箱根駅伝を創った伝説のマラソンランナー・金栗四三とは。その功績と激動の人生を辿る (2/3)
生涯で走った距離は約25万キロメートル
金栗さんは、福岡県の県境にある熊本県玉名郡和水町という自然豊かな場所で生まれました。幼少期は、激動の人生を送ることになろうなど想像もつかないほどひ弱な子どもで、夜泣きをしては家族を困らせていたといわれています。
1901年、10歳になった金栗さんは玉名北高等小学校に進学。自宅から学校まで往復約12キロメートルのアップダウンの多い通学路を近所の子どもたちと毎日「かけあし登校」していました。この通学路は、「金栗四三ロード」と呼ばれ、ランニングイベントなどでさまざまなランナーが走ることもあるそうです。現在はきちんと舗装されています。

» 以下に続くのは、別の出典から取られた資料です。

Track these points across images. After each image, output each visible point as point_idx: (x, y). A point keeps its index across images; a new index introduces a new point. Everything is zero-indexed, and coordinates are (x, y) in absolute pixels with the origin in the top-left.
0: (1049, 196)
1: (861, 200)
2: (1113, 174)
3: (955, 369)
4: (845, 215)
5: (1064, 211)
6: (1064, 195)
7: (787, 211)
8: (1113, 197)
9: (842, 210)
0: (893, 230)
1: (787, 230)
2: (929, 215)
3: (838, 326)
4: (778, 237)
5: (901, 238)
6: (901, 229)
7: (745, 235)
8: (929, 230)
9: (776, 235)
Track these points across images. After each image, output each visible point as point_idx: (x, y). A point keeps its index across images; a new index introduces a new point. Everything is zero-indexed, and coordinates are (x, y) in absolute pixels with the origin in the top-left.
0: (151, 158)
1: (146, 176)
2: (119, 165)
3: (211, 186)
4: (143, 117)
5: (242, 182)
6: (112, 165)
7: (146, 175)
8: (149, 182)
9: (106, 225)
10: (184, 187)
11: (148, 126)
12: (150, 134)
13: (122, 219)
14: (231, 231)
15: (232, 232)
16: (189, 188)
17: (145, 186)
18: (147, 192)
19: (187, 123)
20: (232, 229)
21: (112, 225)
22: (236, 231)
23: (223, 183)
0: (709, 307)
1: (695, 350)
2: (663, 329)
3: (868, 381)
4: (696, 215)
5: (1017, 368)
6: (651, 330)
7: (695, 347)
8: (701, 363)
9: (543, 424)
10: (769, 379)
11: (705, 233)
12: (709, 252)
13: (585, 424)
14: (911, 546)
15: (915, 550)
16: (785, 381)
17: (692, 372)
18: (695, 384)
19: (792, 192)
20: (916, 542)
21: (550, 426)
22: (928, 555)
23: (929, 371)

▲東京高等師範学校の校庭でのトレーニング(和泉町教育委員会)
金栗さんは運動だけでなく学業にも長けており、1910年東京高等師範学校(現在の筑波大学)に進学します。在学中も実力を発揮し、1年生の校内マラソン大会で上級生を抑え3位入賞。2年生のときには、第5回オリンピックストックホルム大会(1911年)の国際オリンピック大会選手予選会に出場し、当時の世界記録を27分上回る「2時間32分45秒」という快挙を成し遂げ優勝。そして日本が初参加したオリンピックマラソン大会に挑み、約55年でゴールという伝説が生まれたのです。
のちに金栗さんは、「マラソンを走るようになったのは、いつの頃からですか? と、よく聞かれますが、東京高等師範の2年生の時からです。その基礎を作ったのは、高等小学校時代に一里半の通学をやったことによると思います」(「玉名市ホームページ」より)と語っています。
自身の結果を猛省した初のオリンピックのあと、悔しさからトレーニングに励みます。24歳という、アスリートとして一番脂が乗っているころに迎えた1916年第6回ベルリンオリンピック大会は、優勝を期待されていましたが、悲運にも第一次世界大戦のために中止になってしまいます。
マラソンのほかにも、1917年に開催された日本初の駅伝とされる「奠都50周年記念東海道五十三次駅伝徒競走(京都~東京)」も走り、その後1920年第7回オリンピックアントワープ大会では2時間48分45秒の16位でフィニッシュ。1924年第8回オリンピックパリ大会には、33歳という年齢で挑戦したものの途中棄権となり、帰国後引退しました。
▲マラソンシューズの原点となった初期の「金栗足袋」
現役選手時代自身の走りに磨きをかけるだけでなく、より速く走れるようマラソン用足袋の改良にも取り組みました。走っても擦り切れないようにゴム底をつけ「金栗足袋」を開発。その後、踵の上に留め具を付けたものから、足の甲にひもを付けたタイプに改良され、現在も使われている靴型のマラソンシューズの原型を作ったのです。この足袋を履いて生涯で約25万キロメートル、地球6周分と4分の1という、とてつもない距離を駆け抜けたのです。